WORK TO BE COMPLETED
Report how many lines in the records below contain the string "interior", counting only matches in the same case, and give only the number.
[ENTRIES SUPPLIED]
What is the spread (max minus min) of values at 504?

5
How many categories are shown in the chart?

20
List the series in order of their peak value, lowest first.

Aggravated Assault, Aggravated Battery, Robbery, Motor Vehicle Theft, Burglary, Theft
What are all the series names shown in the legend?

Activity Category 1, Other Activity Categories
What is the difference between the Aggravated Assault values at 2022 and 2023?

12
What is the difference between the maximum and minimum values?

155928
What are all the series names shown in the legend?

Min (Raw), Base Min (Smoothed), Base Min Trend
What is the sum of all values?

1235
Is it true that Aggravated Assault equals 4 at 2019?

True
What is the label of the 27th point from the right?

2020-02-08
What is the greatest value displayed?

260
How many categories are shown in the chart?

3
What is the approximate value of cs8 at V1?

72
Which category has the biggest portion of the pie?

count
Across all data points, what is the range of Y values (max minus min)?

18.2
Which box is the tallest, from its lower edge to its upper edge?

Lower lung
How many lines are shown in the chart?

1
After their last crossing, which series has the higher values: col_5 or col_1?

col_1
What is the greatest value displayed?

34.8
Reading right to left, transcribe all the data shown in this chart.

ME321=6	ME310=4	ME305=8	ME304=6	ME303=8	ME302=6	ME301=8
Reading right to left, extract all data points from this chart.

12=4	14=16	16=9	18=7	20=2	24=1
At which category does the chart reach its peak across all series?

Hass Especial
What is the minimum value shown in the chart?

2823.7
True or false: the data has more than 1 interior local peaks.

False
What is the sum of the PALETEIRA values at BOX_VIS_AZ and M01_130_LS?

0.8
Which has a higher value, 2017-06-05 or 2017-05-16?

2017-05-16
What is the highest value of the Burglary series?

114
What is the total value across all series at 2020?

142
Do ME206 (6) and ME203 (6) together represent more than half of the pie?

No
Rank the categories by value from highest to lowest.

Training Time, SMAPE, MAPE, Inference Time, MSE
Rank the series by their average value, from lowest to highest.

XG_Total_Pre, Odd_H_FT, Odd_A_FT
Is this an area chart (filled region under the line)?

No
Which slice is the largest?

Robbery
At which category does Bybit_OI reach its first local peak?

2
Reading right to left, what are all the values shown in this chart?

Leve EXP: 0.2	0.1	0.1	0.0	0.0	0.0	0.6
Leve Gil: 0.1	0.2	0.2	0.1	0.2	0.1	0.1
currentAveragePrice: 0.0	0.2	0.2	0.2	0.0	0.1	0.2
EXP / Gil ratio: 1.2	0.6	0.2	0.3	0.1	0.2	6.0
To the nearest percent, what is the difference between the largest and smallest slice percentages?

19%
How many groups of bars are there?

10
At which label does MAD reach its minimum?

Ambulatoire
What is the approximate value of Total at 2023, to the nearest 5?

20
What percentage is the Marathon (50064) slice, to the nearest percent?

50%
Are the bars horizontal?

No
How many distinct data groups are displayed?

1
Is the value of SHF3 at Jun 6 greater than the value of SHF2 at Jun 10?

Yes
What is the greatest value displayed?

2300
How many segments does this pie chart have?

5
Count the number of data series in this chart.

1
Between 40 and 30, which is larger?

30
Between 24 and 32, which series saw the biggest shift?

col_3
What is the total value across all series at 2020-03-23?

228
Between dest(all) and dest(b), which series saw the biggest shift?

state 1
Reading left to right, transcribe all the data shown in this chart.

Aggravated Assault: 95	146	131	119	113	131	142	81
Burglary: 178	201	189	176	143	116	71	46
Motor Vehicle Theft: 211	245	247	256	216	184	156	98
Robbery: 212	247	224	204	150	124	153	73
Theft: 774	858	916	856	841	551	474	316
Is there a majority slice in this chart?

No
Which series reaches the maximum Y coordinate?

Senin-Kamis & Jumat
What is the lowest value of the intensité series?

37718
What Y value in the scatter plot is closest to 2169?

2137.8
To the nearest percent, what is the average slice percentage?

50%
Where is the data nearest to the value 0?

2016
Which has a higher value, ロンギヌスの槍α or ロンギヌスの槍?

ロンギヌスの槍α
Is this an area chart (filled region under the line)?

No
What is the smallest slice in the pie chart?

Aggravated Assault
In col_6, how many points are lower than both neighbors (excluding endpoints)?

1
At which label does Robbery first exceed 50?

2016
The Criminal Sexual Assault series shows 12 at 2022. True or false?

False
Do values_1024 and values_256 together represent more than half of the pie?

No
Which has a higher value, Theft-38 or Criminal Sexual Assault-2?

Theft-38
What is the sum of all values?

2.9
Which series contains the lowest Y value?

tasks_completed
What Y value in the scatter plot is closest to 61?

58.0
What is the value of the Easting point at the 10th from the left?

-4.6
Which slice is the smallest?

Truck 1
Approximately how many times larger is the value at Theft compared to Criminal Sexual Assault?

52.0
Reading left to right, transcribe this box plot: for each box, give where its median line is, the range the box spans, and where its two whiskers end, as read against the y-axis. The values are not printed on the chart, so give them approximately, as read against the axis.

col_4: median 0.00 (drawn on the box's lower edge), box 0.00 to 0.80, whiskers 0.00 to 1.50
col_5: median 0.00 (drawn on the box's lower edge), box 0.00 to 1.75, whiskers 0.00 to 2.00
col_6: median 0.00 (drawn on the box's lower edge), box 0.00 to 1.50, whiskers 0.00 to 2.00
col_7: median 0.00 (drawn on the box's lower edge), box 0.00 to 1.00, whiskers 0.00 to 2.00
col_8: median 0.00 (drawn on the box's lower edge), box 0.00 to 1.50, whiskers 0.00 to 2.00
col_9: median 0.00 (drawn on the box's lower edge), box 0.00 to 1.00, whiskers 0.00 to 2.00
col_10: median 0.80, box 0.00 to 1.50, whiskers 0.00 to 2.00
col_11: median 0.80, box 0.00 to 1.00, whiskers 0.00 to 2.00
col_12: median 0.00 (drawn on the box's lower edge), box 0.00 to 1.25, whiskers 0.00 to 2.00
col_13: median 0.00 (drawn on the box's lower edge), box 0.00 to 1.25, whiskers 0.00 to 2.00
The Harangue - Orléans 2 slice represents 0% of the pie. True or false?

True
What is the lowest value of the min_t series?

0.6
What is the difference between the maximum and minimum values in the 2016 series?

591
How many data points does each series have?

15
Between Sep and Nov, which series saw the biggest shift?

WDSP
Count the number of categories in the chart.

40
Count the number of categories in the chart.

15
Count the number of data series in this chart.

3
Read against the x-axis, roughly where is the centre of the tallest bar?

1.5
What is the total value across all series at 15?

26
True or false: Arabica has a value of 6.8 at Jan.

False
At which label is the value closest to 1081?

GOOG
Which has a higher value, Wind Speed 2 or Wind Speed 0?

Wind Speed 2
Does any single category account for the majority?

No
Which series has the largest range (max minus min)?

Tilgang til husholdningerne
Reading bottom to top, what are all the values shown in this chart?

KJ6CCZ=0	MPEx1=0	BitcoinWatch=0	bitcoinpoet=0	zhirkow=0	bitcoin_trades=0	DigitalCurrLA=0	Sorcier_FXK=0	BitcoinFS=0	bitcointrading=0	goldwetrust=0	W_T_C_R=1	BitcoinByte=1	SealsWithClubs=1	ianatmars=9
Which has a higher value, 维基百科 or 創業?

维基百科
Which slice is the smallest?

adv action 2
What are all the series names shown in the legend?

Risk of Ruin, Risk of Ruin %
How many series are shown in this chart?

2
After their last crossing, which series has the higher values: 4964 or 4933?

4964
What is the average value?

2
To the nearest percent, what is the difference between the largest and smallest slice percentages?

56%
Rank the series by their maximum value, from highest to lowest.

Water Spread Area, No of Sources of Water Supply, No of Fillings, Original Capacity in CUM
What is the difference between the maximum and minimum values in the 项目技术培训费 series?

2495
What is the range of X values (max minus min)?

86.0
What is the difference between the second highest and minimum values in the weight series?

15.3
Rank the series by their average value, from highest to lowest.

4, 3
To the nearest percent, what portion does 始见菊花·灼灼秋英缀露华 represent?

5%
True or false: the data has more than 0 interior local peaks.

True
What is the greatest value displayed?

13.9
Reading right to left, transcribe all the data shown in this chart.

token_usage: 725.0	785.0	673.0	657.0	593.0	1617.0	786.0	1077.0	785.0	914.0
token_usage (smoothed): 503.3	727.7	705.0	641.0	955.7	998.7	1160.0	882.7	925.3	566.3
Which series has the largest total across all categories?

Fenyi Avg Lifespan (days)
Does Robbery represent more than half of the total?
[/ENTRIES SUPPLIED]
ANSWER BELOW
2